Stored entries

==============================

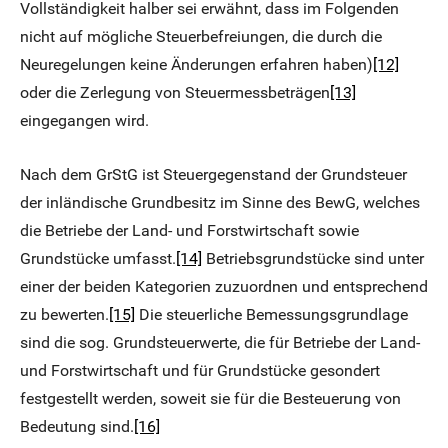
Vollständigkeit halber sei erwähnt, dass im Folgenden
nicht auf mögliche Steuerbefreiungen, die durch die
Neuregelungen keine Änderungen erfahren haben)
[12]
oder die Zerlegung von Steuermessbeträgen
[13]
eingegangen wird.
Nach dem GrStG ist Steuergegenstand der Grundsteuer
der inländische Grundbesitz im Sinne des BewG, welches
die Betriebe der Land- und Forstwirtschaft sowie
Grundstücke umfasst.
[14]
Betriebsgrundstücke sind unter
einer der beiden Kategorien zuzuordnen und entsprechend
zu bewerten.
[15]
Die steuerliche Bemessungsgrundlage
sind die sog. Grundsteuerwerte, die für Betriebe der Land-
und Forstwirtschaft und für Grundstücke gesondert
festgestellt werden, soweit sie für die Besteuerung von
Bedeutung sind.
[16]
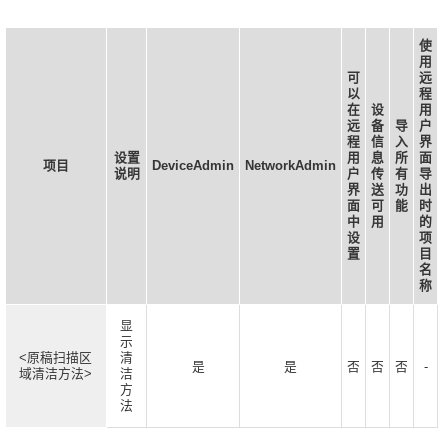
使
用
可
远
以
程
在
设
用
远
备
导
户
程
信
入
界
设置
用
息
所
面
项目
DeviceAdmin
NetworkAdmin
说明
户
传
有
导
界
送
功
出
面
可
能
时
中
用
的
设
项
置
目
名
称
显
示
<原稿扫描区
清
是
是
否
否
否
-
域清洁方法>
洁
方
法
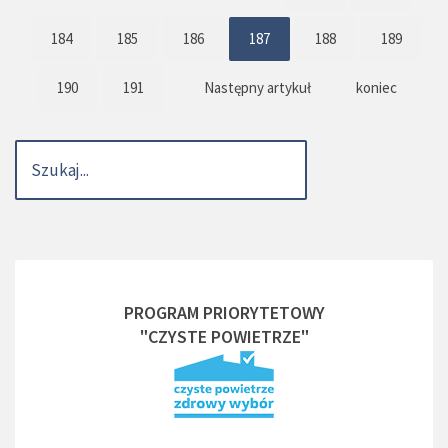
184
185
186
187
188
189
190
191
Następny artykuł
koniec
PROGRAM PRIORYTETOWY
"CZYSTE POWIETRZE"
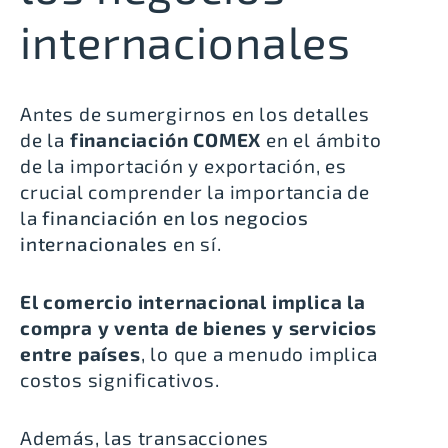
internacionales
Antes de sumergirnos en los detalles
de la
financiación COMEX
en el ámbito
de la importación y exportación, es
crucial comprender la importancia de
la
financiación en los negocios
internacionales
en sí.
El comercio internacional implica la
compra y venta de bienes y servicios
entre países
, lo que a menudo implica
costos significativos.
Además, las transacciones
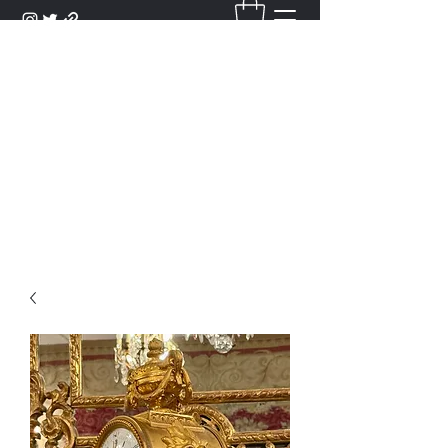
DANTAN
Bienvenue Dans Notre Galerie,
Découvrez Nos Antiquités et
Objets d'Art.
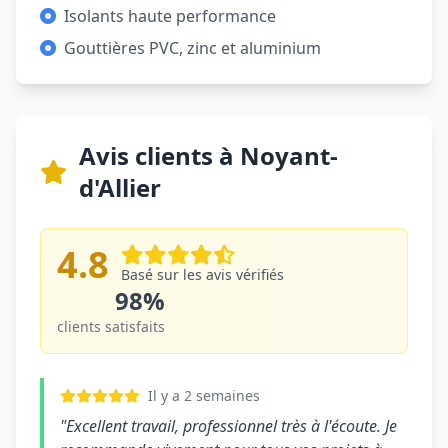
Isolants haute performance
Gouttières PVC, zinc et aluminium
Avis clients à Noyant-
d'Allier
4.8
Basé sur les avis vérifiés
98%
clients satisfaits
Il y a 2 semaines
"Excellent travail, professionnel très à l'écoute. Je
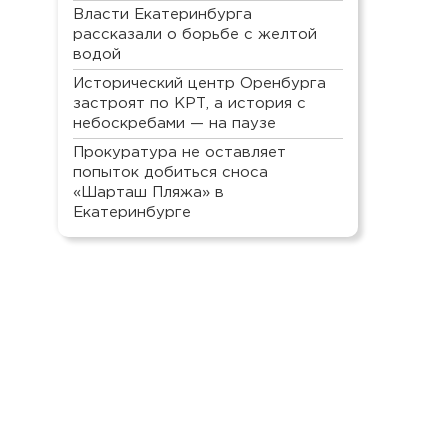
Власти Екатеринбурга
рассказали о борьбе с желтой
водой
Исторический центр Оренбурга
застроят по КРТ, а история с
небоскребами — на паузе
Прокуратура не оставляет
попыток добиться сноса
«Шарташ Пляжа» в
Екатеринбурге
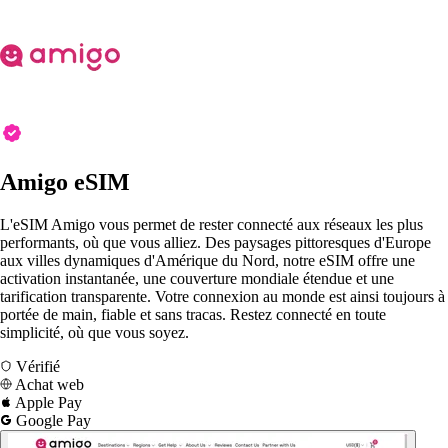
Amigo eSIM
L'eSIM Amigo vous permet de rester connecté aux réseaux les plus
performants, où que vous alliez. Des paysages pittoresques d'Europe
aux villes dynamiques d'Amérique du Nord, notre eSIM offre une
activation instantanée, une couverture mondiale étendue et une
tarification transparente. Votre connexion au monde est ainsi toujours à
portée de main, fiable et sans tracas. Restez connecté en toute
simplicité, où que vous soyez.
Vérifié
Achat web
Apple Pay
Google Pay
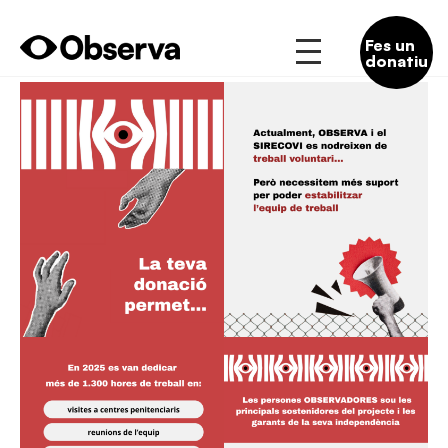
Fes un
donatiu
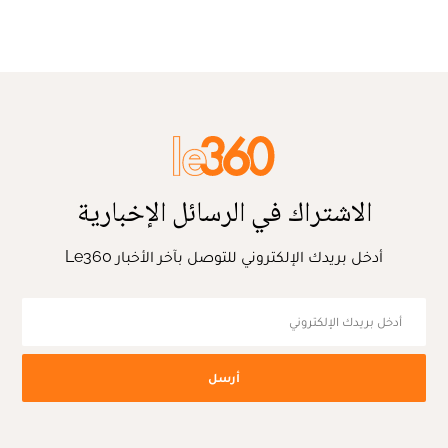
الاشتراك في الرسائل الإخبارية
أدخل بريدك الإلكتروني للتوصل بآخر الأخبار Le360
أرسل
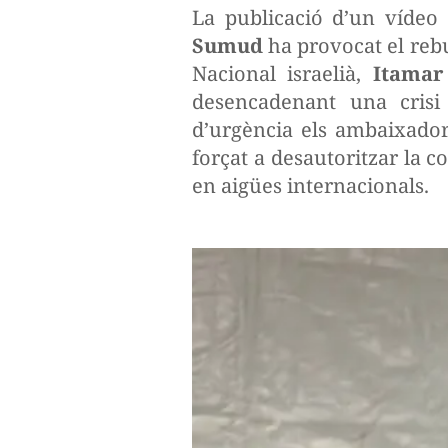
La publicació d’un vídeo 
Sumud
ha provocat el rebu
Nacional israelià,
Itamar
desencadenant una crisi 
d’urgència els ambaixador
forçat a desautoritzar la 
en aigües internacionals.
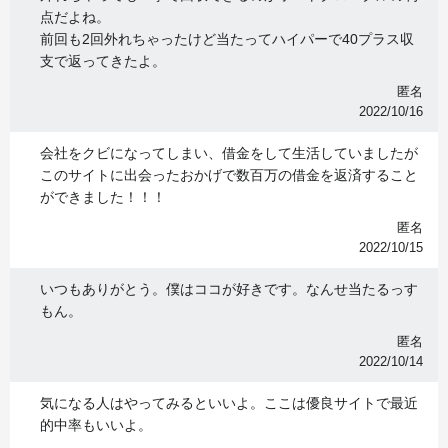
点だよね。
前回も2回外れちゃったけど当たってハイパーで40プラス収
支で返ってきたよ。
匿名
2022/10/16
会社をクビになってしまい、借金をして生活していましたが
このサイトに出会ったおかげで数百万の借金を返済すること
ができました！！！
匿名
2022/10/15
いつもありがとう。僕はココが好きです。なんせ当たるっす
もん。
匿名
2022/10/14
気になる人はやってみるといいよ。ここは優良サイトで最近
的中率もいいよ。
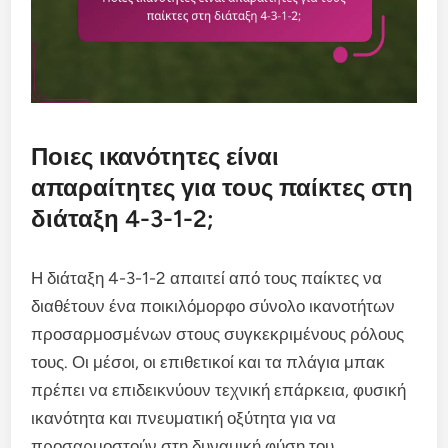
Ποιες ικανότητες είναι
απαραίτητες για τους παίκτες στη
διάταξη 4-3-1-2;
Η διάταξη 4-3-1-2 απαιτεί από τους παίκτες να
διαθέτουν ένα ποικιλόμορφο σύνολο ικανοτήτων
προσαρμοσμένων στους συγκεκριμένους ρόλους
τους. Οι μέσοι, οι επιθετικοί και τα πλάγια μπακ
πρέπει να επιδεικνύουν τεχνική επάρκεια, φυσική
ικανότητα και πνευματική οξύτητα για να
προσαρμοστούν στη δυναμική φύση του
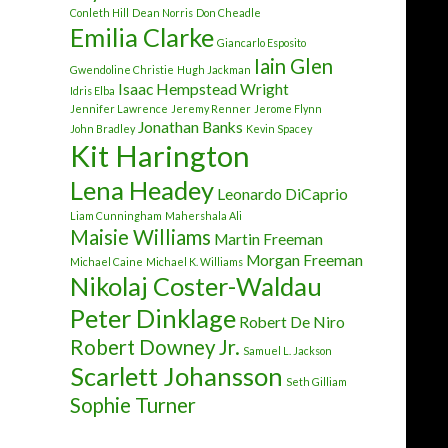
Conleth Hill
Dean Norris
Don Cheadle
Emilia Clarke
Giancarlo Esposito
Iain Glen
Gwendoline Christie
Hugh Jackman
Isaac Hempstead Wright
Idris Elba
Jennifer Lawrence
Jeremy Renner
Jerome Flynn
Jonathan Banks
John Bradley
Kevin Spacey
Kit Harington
Lena Headey
Leonardo DiCaprio
Liam Cunningham
Mahershala Ali
Maisie Williams
Martin Freeman
Morgan Freeman
Michael Caine
Michael K. Williams
Nikolaj Coster-Waldau
Peter Dinklage
Robert De Niro
Robert Downey Jr.
Samuel L. Jackson
Scarlett Johansson
Seth Gilliam
Sophie Turner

==============================

## [What to work on]
Once the pictures are set aside, transcribe the remaining lines above exactly.

## [Solution to this exercise]
Vollständigkeit halber sei erwähnt, dass im Folgenden
nicht auf mögliche Steuerbefreiungen, die durch die
Neuregelungen keine Änderungen erfahren haben)
[12]
oder die Zerlegung von Steuermessbeträgen
[13]
eingegangen wird.
Nach dem GrStG ist Steuergegenstand der Grundsteuer
der inländische Grundbesitz im Sinne des BewG, welches
die Betriebe der Land- und Forstwirtschaft sowie
Grundstücke umfasst.
[14]
Betriebsgrundstücke sind unter
einer der beiden Kategorien zuzuordnen und entsprechend
zu bewerten.
[15]
Die steuerliche Bemessungsgrundlage
sind die sog. Grundsteuerwerte, die für Betriebe der Land-
und Forstwirtschaft und für Grundstücke gesondert
festgestellt werden, soweit sie für die Besteuerung von
Bedeutung sind.
[16]
使
用
可
远
以
程
在
设
用
远
备
导
户
程
信
入
界
设置
用
息
所
面
项目
DeviceAdmin
NetworkAdmin
说明
户
传
有
导
界
送
功
出
面
可
能
时
中
用
的
设
项
置
目
名
称
显
示
<原稿扫描区
清
是
是
否
否
否
-
域清洁方法>
洁
方
法
184
185
186
187
188
189
190
191
Następny artykuł
koniec
PROGRAM PRIORYTETOWY
"CZYSTE POWIETRZE"
internacionales
Antes de sumergirnos en los detalles
de la
financiación COMEX
en el ámbito
de la importación y exportación, es
crucial comprender la importancia de
la
financiación en los negocios
internacionales
en sí.
El comercio internacional implica la
compra y venta de bienes y servicios
entre países
, lo que a menudo implica
costos significativos.
Además, las transacciones
DANTAN
Bienvenue Dans Notre Galerie,
Découvrez Nos Antiquités et
Objets d'Art.
Isolants haute performance
Gouttières PVC, zinc et aluminium
Avis clients à Noyant-
d'Allier
4.8
Basé sur les avis vérifiés
98%
clients satisfaits
Il y a 2 semaines
"Excellent travail, professionnel très à l'écoute. Je
Власти Екатеринбурга
рассказали о борьбе с желтой
водой
Исторический центр Оренбурга
застроят по КРТ, а история с
небоскребами — на паузе
Прокуратура не оставляет
попыток добиться сноса
«Шарташ Пляжа» в
Екатеринбурге
Amigo eSIM
L'eSIM Amigo vous permet de rester connecté aux réseaux les plus
performants, où que vous alliez. Des paysages pittoresques d'Europe
aux villes dynamiques d'Amérique du Nord, notre eSIM offre une
activation instantanée, une couverture mondiale étendue et une
tarification transparente. Votre connexion au monde est ainsi toujours à
portée de main, fiable et sans tracas. Restez connecté en toute
simplicité, où que vous soyez.
Vérifié
Achat web
Apple Pay
Google Pay
Fes un
donatiu
الاشتراك في الرسائل الإخبارية
أدخل بريدك الإلكتروني للتوصل بآخر الأخبار Le360
أرسل
La publicació d’un vídeo 
Sumud
ha provocat el rebu
Nacional israelià,
Itamar
desencadenant una crisi 
d’urgència els ambaixador
forçat a desautoritzar la 
en aigües internacionals.
点だよね。
前回も2回外れちゃったけど当たってハイパーで40プラス収
支で返ってきたよ。
匿名
2022/10/16
会社をクビになってしまい、借金をして生活していましたが
このサイトに出会ったおかげで数百万の借金を返済すること
ができました！！！
匿名
2022/10/15
いつもありがとう。僕はココが好きです。なんせ当たるっす
もん。
匿名
2022/10/14
気になる人はやってみるといいよ。ここは優良サイトで最近
的中率もいいよ。
Ποιες ικανότητες είναι
απαραίτητες για τους παίκτες στη
διάταξη 4-3-1-2;
Η διάταξη 4-3-1-2 απαιτεί από τους παίκτες να
διαθέτουν ένα ποικιλόμορφο σύνολο ικανοτήτων
προσαρμοσμένων στους συγκεκριμένους ρόλους
τους. Οι μέσοι, οι επιθετικοί και τα πλάγια μπακ
πρέπει να επιδεικνύουν τεχνική επάρκεια, φυσική
ικανότητα και πνευματική οξύτητα για να
προσαρμοστούν στη δυναμική φύση του
Conleth Hill
Dean Norris
Don Cheadle
Emilia Clarke
Giancarlo Esposito
Iain Glen
Gwendoline Christie
Hugh Jackman
Isaac Hempstead Wright
Idris Elba
Jennifer Lawrence
Jeremy Renner
Jerome Flynn
Jonathan Banks
John Bradley
Kevin Spacey
Kit Harington
Lena Headey
Leonardo DiCaprio
Liam Cunningham
Mahershala Ali
Maisie Williams
Martin Freeman
Morgan Freeman
Michael Caine
Michael K. Williams
Nikolaj Coster-Waldau
Peter Dinklage
Robert De Niro
Robert Downey Jr.
Samuel L. Jackson
Scarlett Johansson
Seth Gilliam
Sophie Turner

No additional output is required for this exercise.